# [Excerpted passage]
((

Since the 1980s, Americans over all have been eating more grains, produce, cereals and vegetable oils, while generally lowering their intake of red meat, whole milk and eggs, Ms. Hite said, and yet the population is fatter and sicker than ever.

“Despite the unavoidable conclusion that the guidelines have failed in some fundamental way,” she said, “the response from the advisory committee seems to be that an even more restricted list of acceptable foods will, this time around, do the trick.”

The (dietary fat) hypothesis became accepted as truth before it was properly tested. Public health bureaucracies adopted and enshrined this unproven dogma. The hypothesis became immortalized in the mammoth institutions of public health. And the normally self-correcting mechanism of science, which involves constantly challenging one’s own beliefs, was disabled. While good science should be ruled by skepticism and self-doubt, the field of nutrition has instead been shaped by passions verging on zealotry. And the whole system by which ideas are canonized as fact seems to have failed us.

Once ideas about fat and cholesterol became adopted by official institutions, even prominent experts in the field found it nearly impossible to challenge them. One of the twentieth century’s most revered nutrition scientists, the organic chemist David Kritchevsky, discovered his thirty years ago when, on a panel for the National Academy of Sciences, he suggested loosening the restrictions on dietary fat.

The whole piece is worth reading.

Despite the clear evidence of the failure of government nutrition “recommendations”, nanny statists have not given up trying to "improve" our diets. One of their latest recommendations is that we reduce consumption of red meat in order to reduce global warming....seriously.

))

# [Exercise instructions]
Update the passage on dietary fat from "Once ideas about" to "is worth reading.", changing "loosening" to "easing".

# [Supplied records]
((

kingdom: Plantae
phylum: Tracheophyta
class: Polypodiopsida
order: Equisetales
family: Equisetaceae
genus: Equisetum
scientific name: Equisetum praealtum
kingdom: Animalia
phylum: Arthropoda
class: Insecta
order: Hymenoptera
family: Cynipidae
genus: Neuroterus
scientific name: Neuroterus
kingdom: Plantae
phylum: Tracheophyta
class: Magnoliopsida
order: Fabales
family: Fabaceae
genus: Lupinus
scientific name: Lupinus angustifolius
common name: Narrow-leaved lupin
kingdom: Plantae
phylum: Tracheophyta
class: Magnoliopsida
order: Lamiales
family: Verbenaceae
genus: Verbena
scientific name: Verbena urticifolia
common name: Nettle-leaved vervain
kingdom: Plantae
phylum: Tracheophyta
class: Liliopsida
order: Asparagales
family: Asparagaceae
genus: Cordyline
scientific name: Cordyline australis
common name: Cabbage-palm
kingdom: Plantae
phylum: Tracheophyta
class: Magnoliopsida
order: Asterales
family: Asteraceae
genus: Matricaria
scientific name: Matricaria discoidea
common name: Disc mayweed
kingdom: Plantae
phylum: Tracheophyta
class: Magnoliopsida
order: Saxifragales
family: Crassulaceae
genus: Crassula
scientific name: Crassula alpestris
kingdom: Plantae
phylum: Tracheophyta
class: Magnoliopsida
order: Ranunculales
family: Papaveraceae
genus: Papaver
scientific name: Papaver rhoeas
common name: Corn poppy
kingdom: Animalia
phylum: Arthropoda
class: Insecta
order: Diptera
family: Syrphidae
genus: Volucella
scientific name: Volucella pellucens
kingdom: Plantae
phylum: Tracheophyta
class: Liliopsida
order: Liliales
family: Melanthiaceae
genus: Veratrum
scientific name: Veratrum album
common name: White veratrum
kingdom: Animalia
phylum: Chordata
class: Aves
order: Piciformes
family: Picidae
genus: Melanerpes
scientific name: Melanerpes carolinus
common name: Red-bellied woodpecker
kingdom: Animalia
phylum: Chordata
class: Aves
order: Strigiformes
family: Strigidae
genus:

))

# [Exercise solution]
Once ideas about fat and cholesterol became adopted by official institutions, even prominent experts in the field found it nearly impossible to challenge them. One of the twentieth century’s most revered nutrition scientists, the organic chemist David Kritchevsky, discovered his thirty years ago when, on a panel for the National Academy of Sciences, he suggested easing the restrictions on dietary fat.

The whole piece is worth reading.